**** Extracted text

So…What Are Your Representatives Up To?

We’ve all heard the stories about stupid legislation being pushed and considered in D.C. and often wondered how these people couldn’t just figure out what was REALLY important.

Well today I found a doozy. While reading one of the many discussion forums I belong to, someone posted this site. What was interesting about it was just the other day I was thinking that I’d have to look to see if there was some place on line that I could find out what bills were being introduced in the House and Senate in DC instead of waiting until the damned thing was voted on to learn about it. Well, the Universal All saw to it that I found that place and presented me with this site. I didn’t have to dig at all to then find this bill that I thought was a joke until I clicked on “read the bill” and it took me to the Library of Congress site that I usually find all the bills on.

You really have to read this one for yourself because you wouldn’t believe it if I told you!

Don’t Let the Bed Bugs Bite Act of 2008 (Introduced in House)

HR 6068 IH

110th CONGRESS 2d Session H. R. 6068

To establish a grant program to assist States in inspecting hotel rooms for bed bugs.

********
**** Dataset content

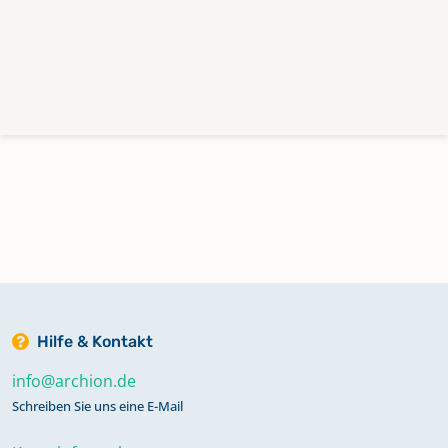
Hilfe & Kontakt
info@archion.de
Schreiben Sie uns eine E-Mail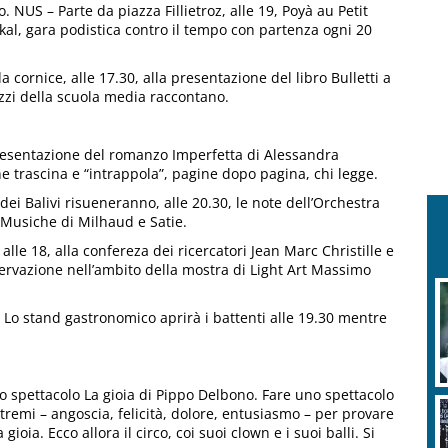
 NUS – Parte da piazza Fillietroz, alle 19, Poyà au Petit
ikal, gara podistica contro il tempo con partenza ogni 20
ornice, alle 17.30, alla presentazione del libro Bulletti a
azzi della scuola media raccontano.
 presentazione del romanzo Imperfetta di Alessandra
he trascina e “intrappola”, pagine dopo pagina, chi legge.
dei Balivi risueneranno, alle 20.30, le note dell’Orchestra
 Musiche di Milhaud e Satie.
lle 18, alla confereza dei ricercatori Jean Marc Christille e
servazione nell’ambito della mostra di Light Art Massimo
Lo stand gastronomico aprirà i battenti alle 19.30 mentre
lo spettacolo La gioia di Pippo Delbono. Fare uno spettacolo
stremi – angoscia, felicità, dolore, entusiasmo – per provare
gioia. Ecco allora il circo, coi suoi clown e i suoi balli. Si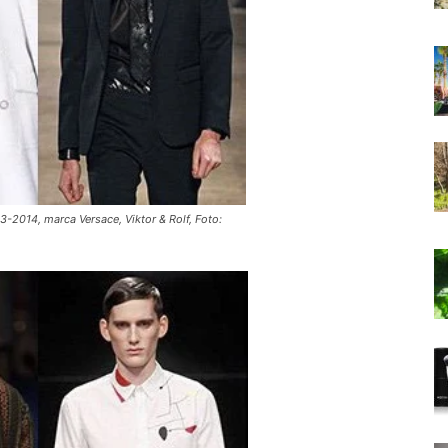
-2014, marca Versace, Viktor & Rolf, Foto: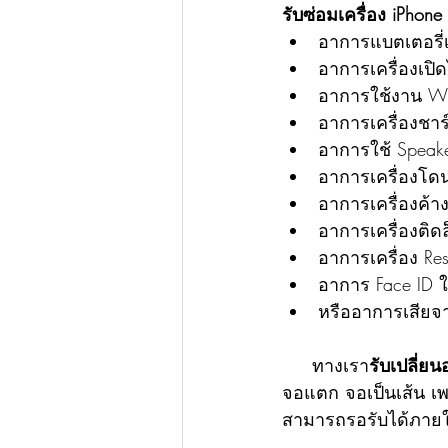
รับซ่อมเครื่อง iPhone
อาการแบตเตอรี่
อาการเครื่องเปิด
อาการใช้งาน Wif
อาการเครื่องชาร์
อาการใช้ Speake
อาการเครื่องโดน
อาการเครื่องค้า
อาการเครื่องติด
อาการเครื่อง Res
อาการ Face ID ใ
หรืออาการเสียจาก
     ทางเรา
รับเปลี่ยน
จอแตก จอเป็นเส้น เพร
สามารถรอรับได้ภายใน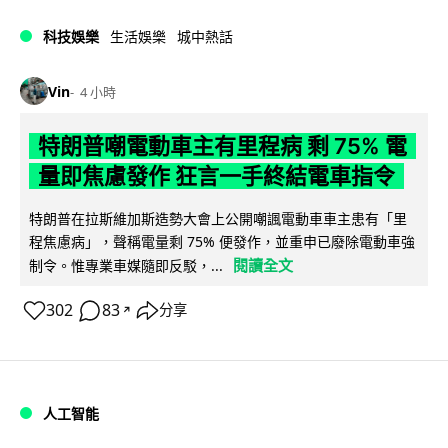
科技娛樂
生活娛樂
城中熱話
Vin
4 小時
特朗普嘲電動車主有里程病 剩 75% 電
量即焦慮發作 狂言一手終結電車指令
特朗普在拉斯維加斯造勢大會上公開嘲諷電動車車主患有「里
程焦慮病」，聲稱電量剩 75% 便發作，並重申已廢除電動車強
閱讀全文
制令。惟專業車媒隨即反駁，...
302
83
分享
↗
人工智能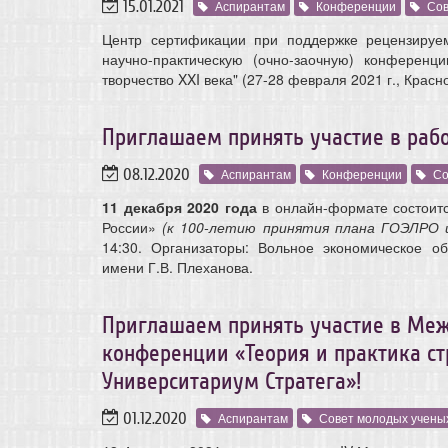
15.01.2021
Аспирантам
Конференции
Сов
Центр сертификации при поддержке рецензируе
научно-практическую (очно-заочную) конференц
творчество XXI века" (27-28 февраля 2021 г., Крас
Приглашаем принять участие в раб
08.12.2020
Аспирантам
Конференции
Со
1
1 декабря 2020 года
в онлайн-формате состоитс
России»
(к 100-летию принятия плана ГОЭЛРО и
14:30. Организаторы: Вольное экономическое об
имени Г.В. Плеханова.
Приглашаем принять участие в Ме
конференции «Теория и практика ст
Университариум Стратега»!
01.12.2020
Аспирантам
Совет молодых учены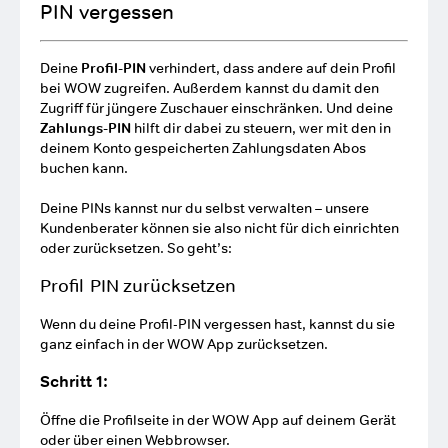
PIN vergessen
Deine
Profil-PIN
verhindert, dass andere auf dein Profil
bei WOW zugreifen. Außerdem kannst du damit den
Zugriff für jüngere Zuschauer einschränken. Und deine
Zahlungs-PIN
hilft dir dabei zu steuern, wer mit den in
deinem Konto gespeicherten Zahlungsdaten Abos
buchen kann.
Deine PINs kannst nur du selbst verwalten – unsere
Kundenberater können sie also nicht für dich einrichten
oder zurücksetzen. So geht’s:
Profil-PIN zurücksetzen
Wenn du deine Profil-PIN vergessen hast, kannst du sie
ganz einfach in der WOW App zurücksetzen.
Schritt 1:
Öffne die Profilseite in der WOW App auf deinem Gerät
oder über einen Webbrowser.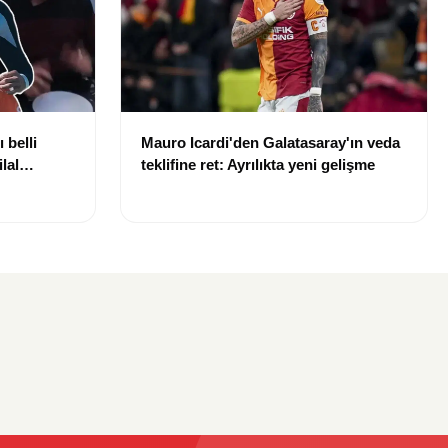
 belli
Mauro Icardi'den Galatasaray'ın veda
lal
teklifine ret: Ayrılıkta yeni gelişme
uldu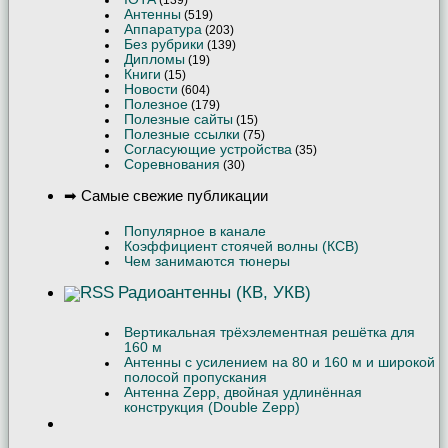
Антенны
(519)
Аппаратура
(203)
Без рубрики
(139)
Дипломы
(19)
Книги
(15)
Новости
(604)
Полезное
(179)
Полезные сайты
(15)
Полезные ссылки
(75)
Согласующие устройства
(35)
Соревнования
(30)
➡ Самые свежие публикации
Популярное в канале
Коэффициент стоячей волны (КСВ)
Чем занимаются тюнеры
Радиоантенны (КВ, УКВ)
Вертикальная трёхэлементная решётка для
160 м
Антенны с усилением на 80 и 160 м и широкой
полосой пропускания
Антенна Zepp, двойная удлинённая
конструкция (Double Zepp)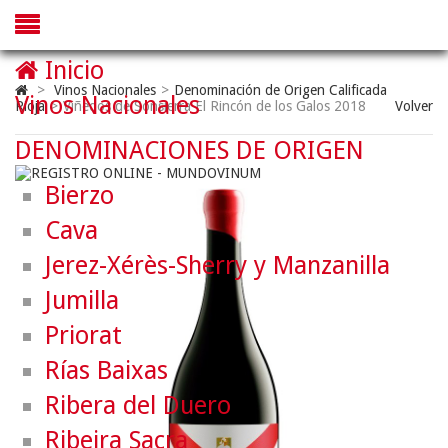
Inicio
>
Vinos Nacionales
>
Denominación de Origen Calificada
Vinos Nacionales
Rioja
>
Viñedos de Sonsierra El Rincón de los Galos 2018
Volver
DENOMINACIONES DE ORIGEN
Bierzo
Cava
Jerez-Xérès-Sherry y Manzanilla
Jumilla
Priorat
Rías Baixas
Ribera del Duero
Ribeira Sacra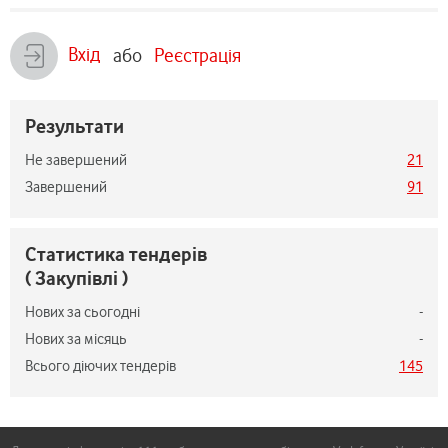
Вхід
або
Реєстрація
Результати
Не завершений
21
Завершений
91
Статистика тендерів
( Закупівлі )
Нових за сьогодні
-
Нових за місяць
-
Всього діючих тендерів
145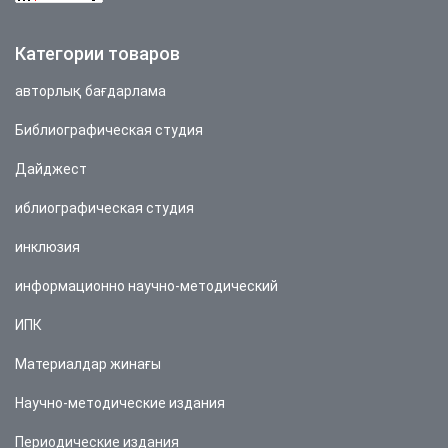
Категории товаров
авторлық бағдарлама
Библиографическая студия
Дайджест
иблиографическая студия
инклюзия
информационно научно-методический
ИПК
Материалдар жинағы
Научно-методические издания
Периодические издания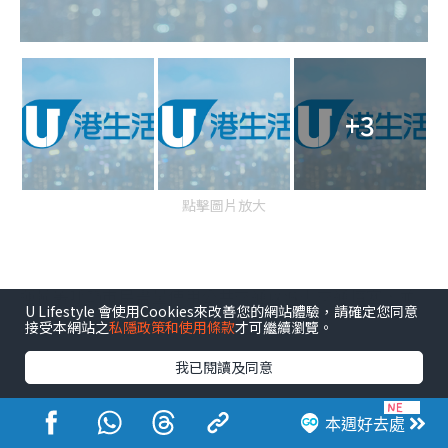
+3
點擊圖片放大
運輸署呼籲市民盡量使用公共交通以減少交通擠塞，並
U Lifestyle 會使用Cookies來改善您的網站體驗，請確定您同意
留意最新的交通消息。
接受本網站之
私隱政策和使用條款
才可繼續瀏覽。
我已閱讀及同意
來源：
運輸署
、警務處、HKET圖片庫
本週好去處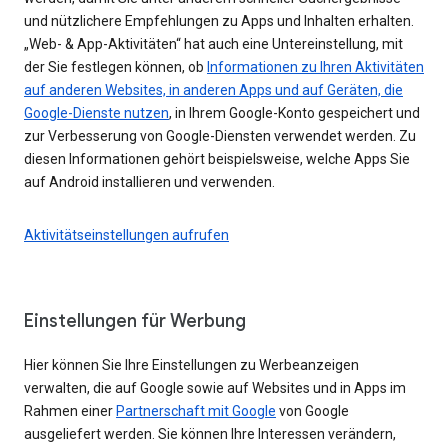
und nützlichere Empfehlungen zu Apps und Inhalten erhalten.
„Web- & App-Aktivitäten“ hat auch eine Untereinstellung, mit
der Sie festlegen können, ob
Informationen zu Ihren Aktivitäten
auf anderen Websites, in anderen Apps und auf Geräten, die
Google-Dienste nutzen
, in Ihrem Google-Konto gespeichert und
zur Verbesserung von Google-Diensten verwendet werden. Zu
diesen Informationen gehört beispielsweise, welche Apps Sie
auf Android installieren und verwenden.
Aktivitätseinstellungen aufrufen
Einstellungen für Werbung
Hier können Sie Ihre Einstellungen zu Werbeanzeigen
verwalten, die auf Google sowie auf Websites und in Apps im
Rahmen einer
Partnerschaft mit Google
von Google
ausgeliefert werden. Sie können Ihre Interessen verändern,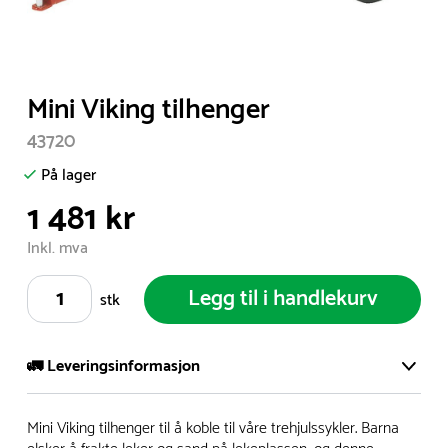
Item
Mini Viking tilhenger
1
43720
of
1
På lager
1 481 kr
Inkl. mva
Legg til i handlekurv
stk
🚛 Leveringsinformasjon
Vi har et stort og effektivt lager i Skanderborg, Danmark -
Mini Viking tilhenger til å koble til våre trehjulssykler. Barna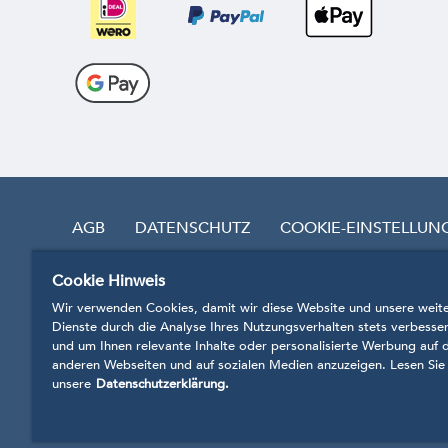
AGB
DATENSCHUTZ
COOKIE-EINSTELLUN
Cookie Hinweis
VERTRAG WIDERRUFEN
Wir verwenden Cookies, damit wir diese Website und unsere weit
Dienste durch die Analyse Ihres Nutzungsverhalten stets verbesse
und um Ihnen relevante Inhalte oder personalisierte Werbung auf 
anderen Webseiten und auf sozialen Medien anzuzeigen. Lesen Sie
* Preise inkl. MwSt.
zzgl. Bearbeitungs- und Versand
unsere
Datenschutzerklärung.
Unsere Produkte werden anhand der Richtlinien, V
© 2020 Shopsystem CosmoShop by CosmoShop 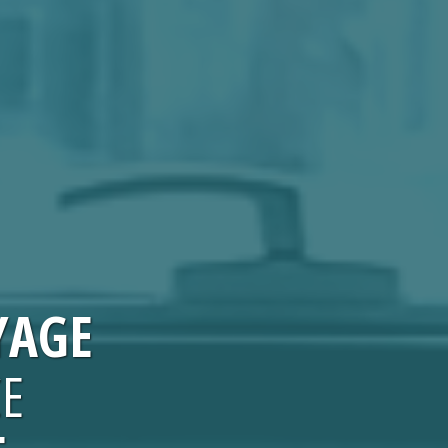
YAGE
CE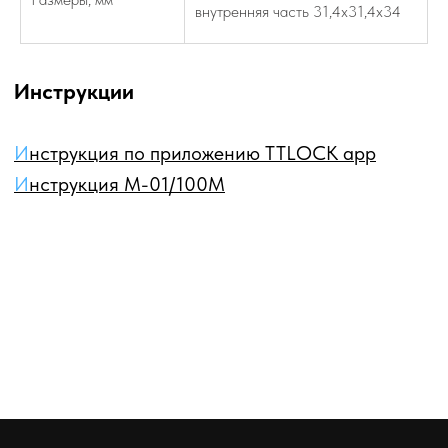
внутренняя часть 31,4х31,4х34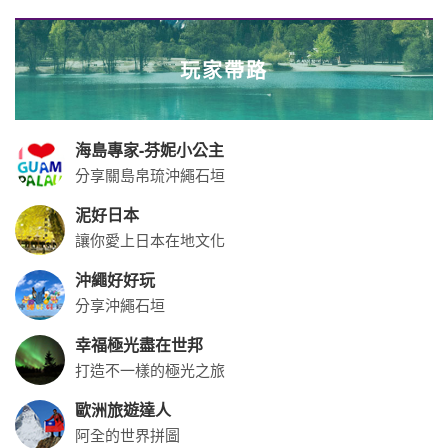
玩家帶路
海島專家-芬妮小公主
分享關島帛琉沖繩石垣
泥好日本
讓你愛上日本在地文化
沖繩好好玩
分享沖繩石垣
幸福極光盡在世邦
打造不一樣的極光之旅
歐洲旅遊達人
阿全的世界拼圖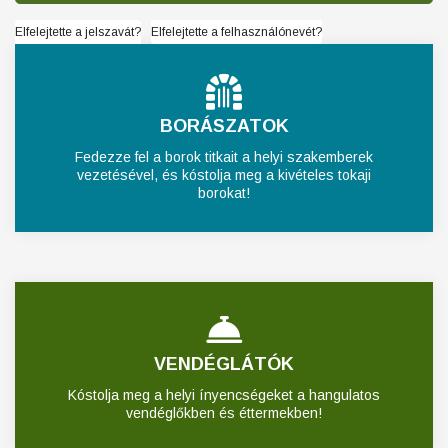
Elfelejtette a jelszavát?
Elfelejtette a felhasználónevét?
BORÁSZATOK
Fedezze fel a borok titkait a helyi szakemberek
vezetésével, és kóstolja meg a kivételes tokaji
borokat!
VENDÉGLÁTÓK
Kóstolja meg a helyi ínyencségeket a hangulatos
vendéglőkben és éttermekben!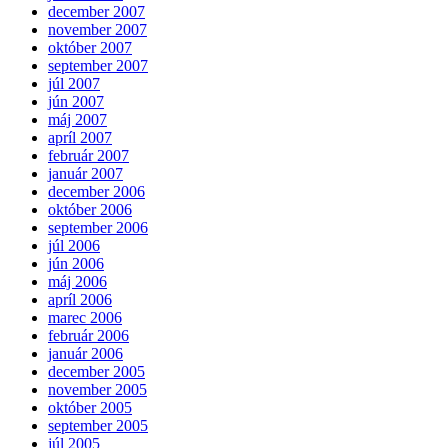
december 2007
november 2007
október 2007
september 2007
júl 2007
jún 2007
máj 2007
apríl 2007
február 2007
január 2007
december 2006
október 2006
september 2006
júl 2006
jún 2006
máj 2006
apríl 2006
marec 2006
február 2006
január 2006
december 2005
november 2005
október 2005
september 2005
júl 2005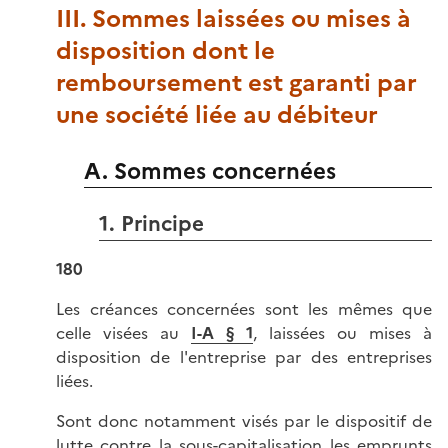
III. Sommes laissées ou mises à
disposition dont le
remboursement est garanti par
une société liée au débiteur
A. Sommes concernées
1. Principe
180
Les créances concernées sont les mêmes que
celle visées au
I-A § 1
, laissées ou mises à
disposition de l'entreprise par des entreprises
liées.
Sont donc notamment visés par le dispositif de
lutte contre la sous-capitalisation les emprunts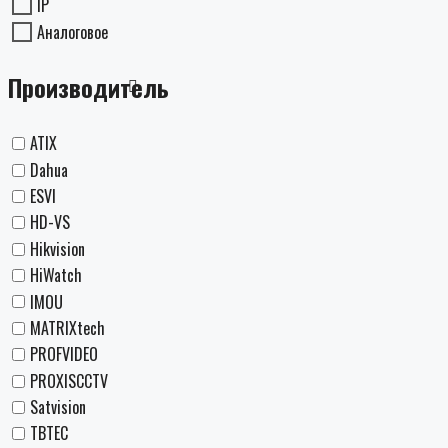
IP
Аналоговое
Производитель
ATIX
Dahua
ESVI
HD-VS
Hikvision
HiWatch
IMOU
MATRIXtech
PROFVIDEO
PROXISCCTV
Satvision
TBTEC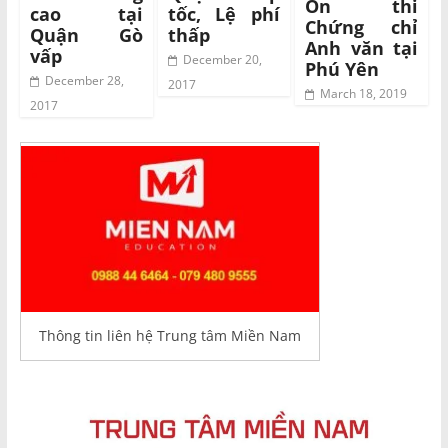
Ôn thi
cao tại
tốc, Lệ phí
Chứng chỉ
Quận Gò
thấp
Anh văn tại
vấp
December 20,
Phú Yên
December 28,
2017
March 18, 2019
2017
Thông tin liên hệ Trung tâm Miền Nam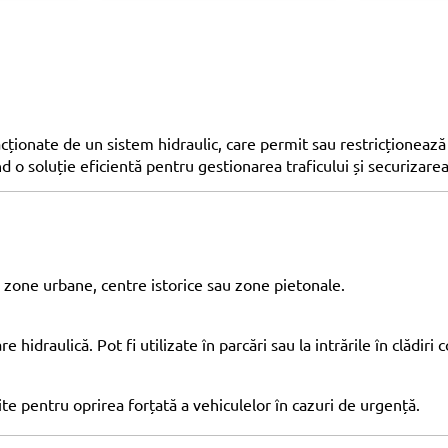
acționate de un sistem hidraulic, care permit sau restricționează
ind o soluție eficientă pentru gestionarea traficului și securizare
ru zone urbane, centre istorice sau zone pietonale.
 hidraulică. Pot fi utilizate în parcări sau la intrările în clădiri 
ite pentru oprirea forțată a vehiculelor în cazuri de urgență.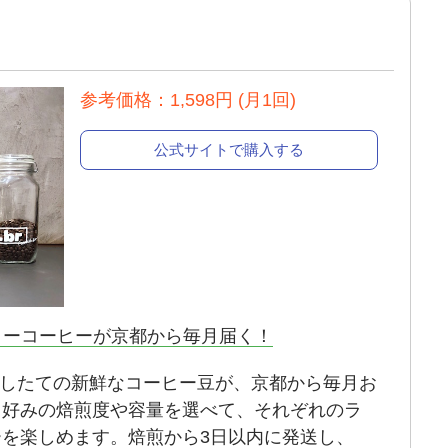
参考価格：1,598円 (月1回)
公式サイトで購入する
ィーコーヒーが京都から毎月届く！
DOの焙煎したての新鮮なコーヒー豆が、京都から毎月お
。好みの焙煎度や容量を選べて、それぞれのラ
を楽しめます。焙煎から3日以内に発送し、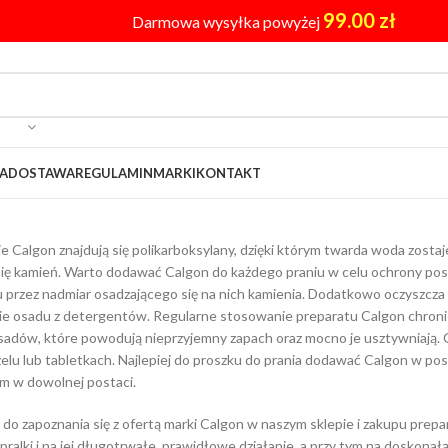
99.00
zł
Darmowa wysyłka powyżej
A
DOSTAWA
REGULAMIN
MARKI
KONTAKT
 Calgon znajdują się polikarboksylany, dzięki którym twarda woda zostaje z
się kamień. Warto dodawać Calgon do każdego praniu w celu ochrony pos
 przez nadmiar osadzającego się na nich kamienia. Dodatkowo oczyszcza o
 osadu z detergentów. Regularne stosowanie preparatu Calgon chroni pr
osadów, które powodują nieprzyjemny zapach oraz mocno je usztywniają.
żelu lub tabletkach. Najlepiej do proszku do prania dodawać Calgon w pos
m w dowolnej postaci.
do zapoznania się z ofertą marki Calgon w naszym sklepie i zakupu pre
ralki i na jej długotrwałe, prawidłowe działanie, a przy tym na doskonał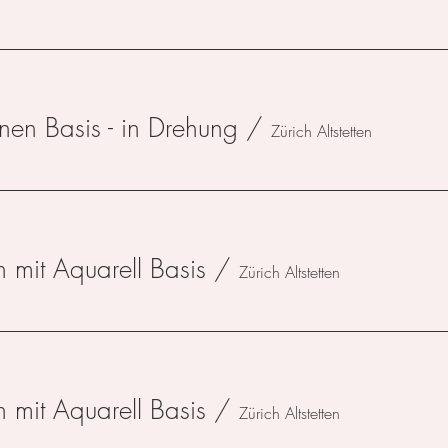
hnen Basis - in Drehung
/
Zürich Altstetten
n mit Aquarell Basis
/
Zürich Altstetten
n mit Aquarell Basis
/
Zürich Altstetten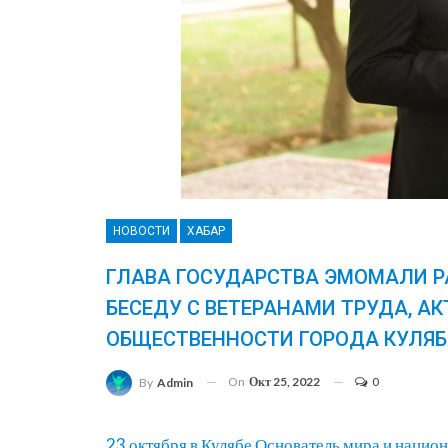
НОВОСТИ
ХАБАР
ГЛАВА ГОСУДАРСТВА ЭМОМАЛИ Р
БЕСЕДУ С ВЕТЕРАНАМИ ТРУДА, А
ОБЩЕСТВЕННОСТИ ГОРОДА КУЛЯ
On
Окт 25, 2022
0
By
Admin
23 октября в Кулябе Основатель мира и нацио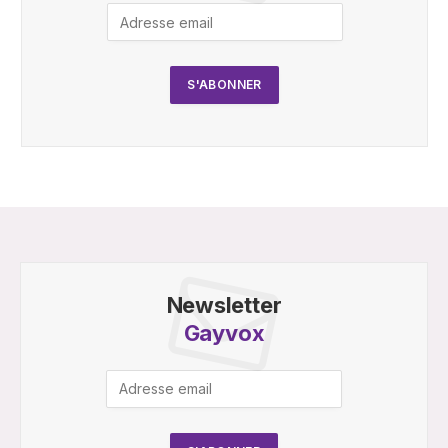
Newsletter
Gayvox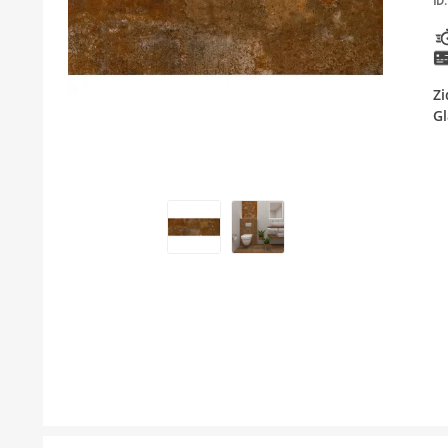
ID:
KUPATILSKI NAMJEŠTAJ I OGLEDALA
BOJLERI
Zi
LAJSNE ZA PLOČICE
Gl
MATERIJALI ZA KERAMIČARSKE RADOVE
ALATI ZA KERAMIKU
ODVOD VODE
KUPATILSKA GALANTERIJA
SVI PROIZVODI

********

◆ **What to work on**:
**A.** Answer these questions using the post about the bed bug bill:
(i) Where was the writer reading when someone posted the site?
(ii) Where did clicking on "read the bill" take the writer?
(iii) What does the bill say it will set up a grant program to do?
**B.** Write out, word for word, the part of the post about the bed bug bill that opens with the words containing "Don’t Let the" and closes with "for bed bugs.".

◆ **Activity answers**:
**A.**
(i) One of the many discussion forums the writer belongs to.
(ii) The Library of Congress site.
(iii) Help States inspect hotel rooms for bed bugs.

**B.**
Don’t Let the Bed Bugs Bite Act of 2008 (Introduced in House)

HR 6068 IH

110th CONGRESS 2d Session H. R. 6068

To establish a grant program to assist States in inspecting hotel rooms for bed bugs.